REPUBLIKA.CO.ID, JAKARTA -- Direktur Eksekutif CSIS Philips J Vermonte mengusulkan sejumlah hal jika sistem pemilihan umum diubah menjadi proporsional tertutup. Salah satunya dengan merevisi Undang-Undang tentang Partai Politik.
"Sistem proporsional tertutup hendaknya diikuti dengan merevisi UU partai yang memastikan adanya demokratisasi dan transparansi dalam pencalonan caleg," ujar Philips dalam rapat dengar pendapat umum dengan Komisi II DPR, Rabu (1/7).
Opsi lain untuk perbaikan sistem proporsional, yakni mendorong pemilu pendahuluan atau konvensi khusus. Untuk menentukan posisi dalam daftar partai. Selain itu, perlu adanya peraturan yang lebih ketat tentang penempatan kader perempuan. Harus ada persyaratan bagi partai untuk tidak hanya menempatkan perempuan di antara tiga teratas.
"Tetapi di tingkat pertama atau kedua. Hanya segelintir partai memeroleh tiga kursi di sebuah daerah pemilihan, kebanyakan memeroleh maksimal satu atau dua," ujar Philips.
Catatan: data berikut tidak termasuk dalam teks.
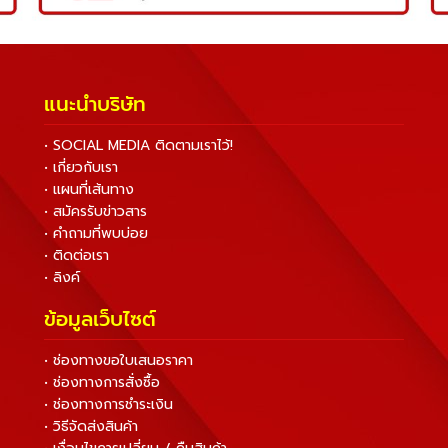
แนะนำบริษัท
• SOCIAL MEDIA ติดตามเราไว้!
• เกี่ยวกับเรา
• แผนที่เส้นทาง
• สมัครรับข่าวสาร
• คำถามที่พบบ่อย
• ติดต่อเรา
• ลิงค์
ข้อมูลเว็บไซต์
• ช่องทางขอใบเสนอราคา
• ช่องทางการสั่งซื้อ
• ช่องทางการชำระเงิน
• วิธีจัดส่งสินค้า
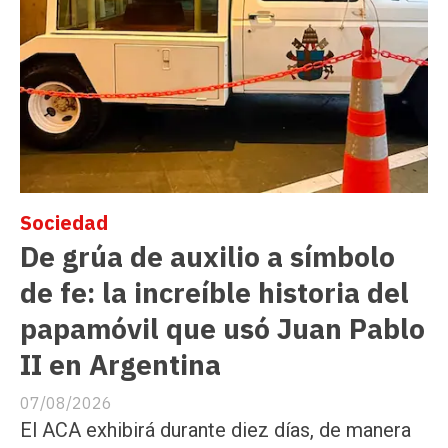
Sociedad
De grúa de auxilio a símbolo
de fe: la increíble historia del
papamóvil que usó Juan Pablo
II en Argentina
07/08/2026
El ACA exhibirá durante diez días, de manera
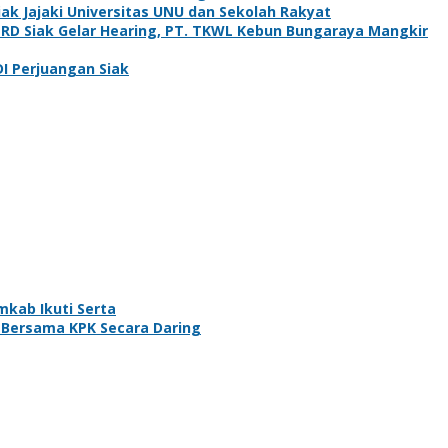
k Jajaki Universitas UNU dan Sekolah Rakyat
PRD Siak Gelar Hearing, PT. TKWL Kebun Bungaraya Mangkir
DI Perjuangan Siak
mkab Ikuti Serta
i Bersama KPK Secara Daring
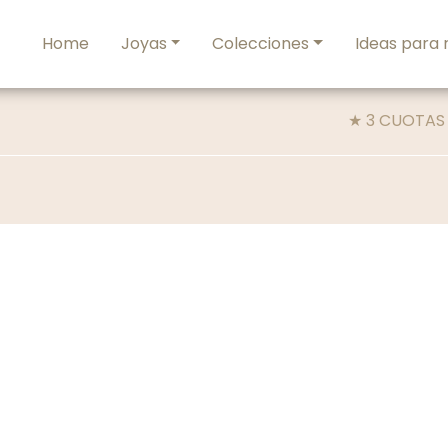
Home
Joyas
Colecciones
Ideas para 
★ 3 CUOTAS SIN INTERES / 10%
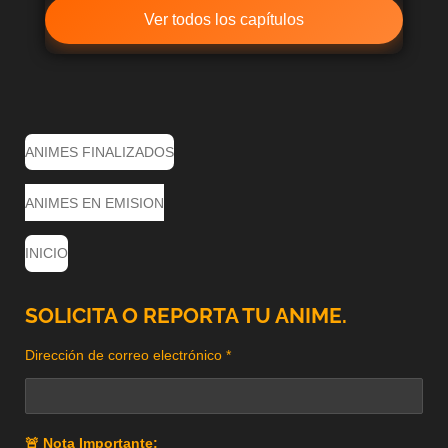
Ver todos los capítulos
ANIMES FINALIZADOS
ANIMES EN EMISION
INICIO
SOLICITA O REPORTA TU ANIME.
Dirección de correo electrónico *
🚨 Nota Importante:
Tetapi, sistem proporsional tertutup akan menimbulkan satu permasalahan, yakni adanya oligarki di partai politik. Untuk itu diperlukannya revisi Undang-Undang tentang Partai Politik. Sistem proporsional terbukan juga memiliki sejumlah kelemahan. Salah satunya adalah melemahkan partai dan kaderisasi dalam sistem terbuka.
"Karena kampanye caleg akan mengedepankan faktor personal caleg dibandingkan faktor partai. Identitas partai melemah, representasi partai melemah," ujar Philips.
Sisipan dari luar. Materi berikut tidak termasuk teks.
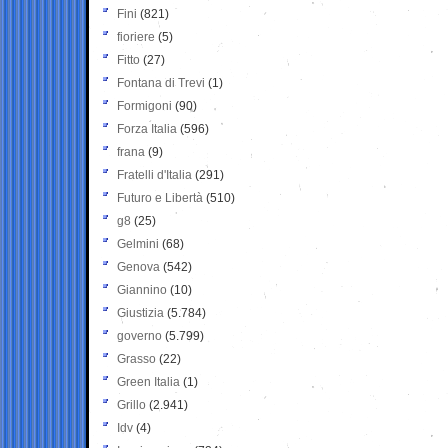
Fini
(821)
fioriere
(5)
Fitto
(27)
Fontana di Trevi
(1)
Formigoni
(90)
Forza Italia
(596)
frana
(9)
Fratelli d'Italia
(291)
Futuro e Libertà
(510)
g8
(25)
Gelmini
(68)
Genova
(542)
Giannino
(10)
Giustizia
(5.784)
governo
(5.799)
Grasso
(22)
Green Italia
(1)
Grillo
(2.941)
Idv
(4)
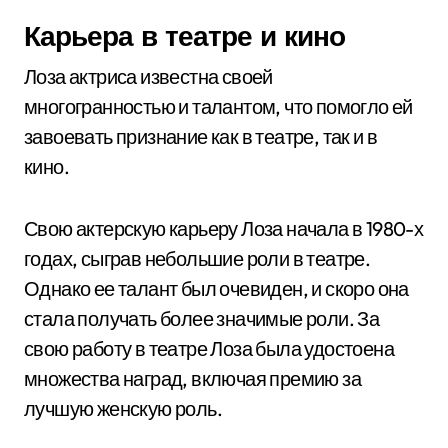
Карьера в театре и кино
Лоза актриса известна своей
многогранностью и талантом, что помогло ей
завоевать признание как в театре, так и в
кино.
Свою актерскую карьеру Лоза начала в 1980-х
годах, сыграв небольшие роли в театре.
Однако ее талант был очевиден, и скоро она
стала получать более значимые роли. За
свою работу в театре Лоза была удостоена
множества наград, включая премию за
лучшую женскую роль.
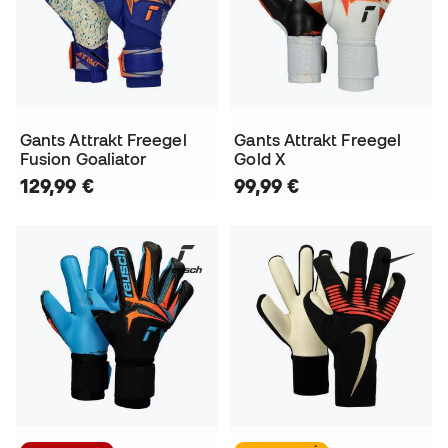
Gants Attrakt Freegel
Gants Attrakt Freegel
Fusion Goaliator
Gold X
129,99 €
99,99 €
Diketahui, Komisi II DPR RI menggelar rapat dengar pendapat umum (RDPU) dengan para pakar terkait penyusunan draf revisi Undang-Undang Nomor 7 Tahun 2017 tentang Pemilu. Ditargetkan dapat diselesaikan paling lambat pada pertengahan 2021.
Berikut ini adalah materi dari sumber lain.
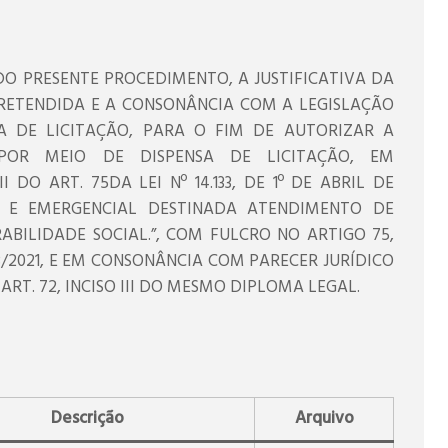
O PRESENTE PROCEDIMENTO, A JUSTIFICATIVA DA
RETENDIDA E A CONSONÂNCIA COM A LEGISLAÇÃO
SA DE LICITAÇÃO, PARA O FIM DE AUTORIZAR A
POR MEIO DE DISPENSA DE LICITAÇÃO, EM
DO ART. 75DA LEI Nº 14.133, DE 1º DE ABRIL DE
A E EMERGENCIAL DESTINADA ATENDIMENTO DE
BILIDADE SOCIAL.”, COM FULCRO NO ARTIGO 75,
.133/2021, E EM CONSONÂNCIA COM PARECER JURÍDICO
T. 72, INCISO III DO MESMO DIPLOMA LEGAL.
Descrição
Arquivo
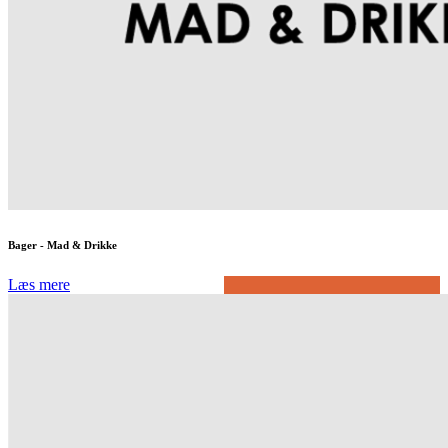
Bager - Mad & Drikke
Læs mere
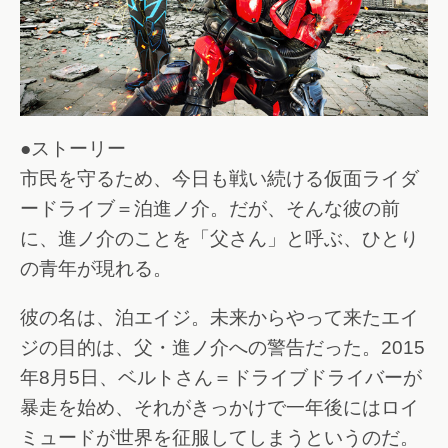
●ストーリー
市民を守るため、今日も戦い続ける仮面ライダ
ードライブ＝泊進ノ介。だが、そんな彼の前
に、進ノ介のことを「父さん」と呼ぶ、ひとり
の青年が現れる。
彼の名は、泊エイジ。未来からやって来たエイ
ジの目的は、父・進ノ介への警告だった。2015
年8月5日、ベルトさん＝ドライブドライバーが
暴走を始め、それがきっかけで一年後にはロイ
ミュードが世界を征服してしまうというのだ。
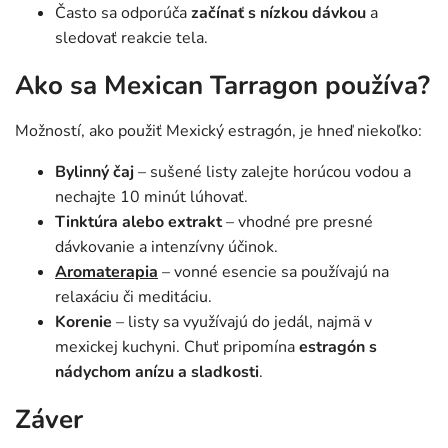
Často sa odporúča
začínať
s nízkou dávkou
a
sledovať reakcie tela.
Ako sa Mexican Tarragon používa?
Možností, ako použiť Mexický estragón, je hneď niekoľko:
Bylinný čaj
– sušené listy zalejte horúcou vodou a
nechajte 10 minút lúhovať.
Tinktúra alebo extrakt
– vhodné pre presné
dávkovanie a intenzívny účinok.
Aromaterapia
– vonné esencie sa používajú na
relaxáciu či meditáciu.
Korenie
– listy sa využívajú do jedál, najmä v
mexickej kuchyni. Chuť pripomína
estragón s
nádychom anízu a sladkosti
.
Záver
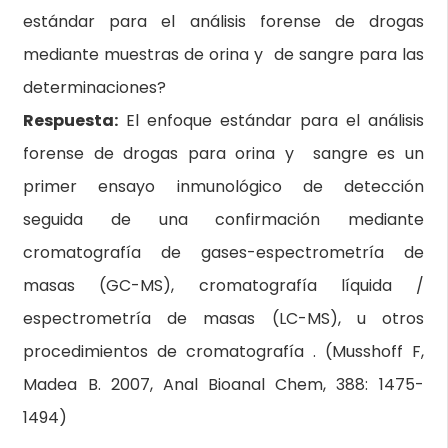
estándar para el análisis forense de drogas
mediante muestras de orina y de sangre para las
determinaciones?
Respuesta:
El enfoque estándar para el análisis
forense de drogas para orina y sangre es un
primer ensayo inmunológico de detección
seguida de una confirmación mediante
cromatografía de gases-espectrometría de
masas (GC-MS), cromatografía líquida /
espectrometría de masas (LC-MS), u otros
procedimientos de cromatografía . (Musshoff F,
Madea B. 2007, Anal Bioanal Chem, 388: 1475-
1494)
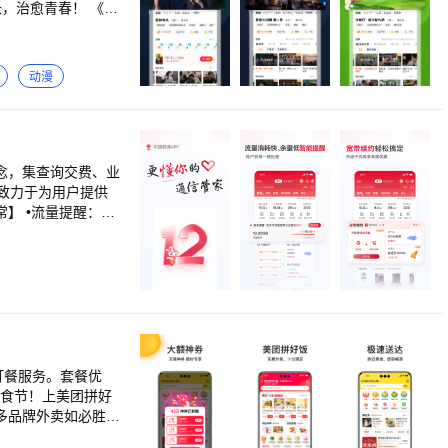
长，治愈青春！ 《爸
26》执手相伴，爱人
雨申演绎精英律师。
《声鸣远扬202
动漫
》催更团集结各显神
往的生活”。 《欢
旅行中成长、治愈、
位青年学徒面试各放
旅，感受中华瑰宝的无
理念，集查询交费、业
------------- 【意
致力于为用户提供
手机产品官方QQ群：
】 •流量提醒：消
约：
屋覆盖，WiFi无
亲情守护：上网限速
精准拦截，上网安全
一站集合，你关心的
美食节！上美团拼好
多品牌外卖如必胜
餐、蛋糕店、美食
Ketua Komisi II DPR RI Ahmad Doli Kurnia Tandjung menyatakan, pihaknha telah sepakat bahwa RUU Pemilu harus dirampungkan di awal periode. Menurutnya, Komisi II akan memiliki cukup banyak waktu untuk menyosialiasikan UU Pemilu yang baru apabila diselesaikan pada 2021.
"Kami ingin UU Pemilu ini tidak kita bahas lima tahun sekali. Kami mencoba agar UU ini berlaku paling tidak 15 hingga 20 tahun ke depan sehingga tidak trial and error terus," ujar Doli.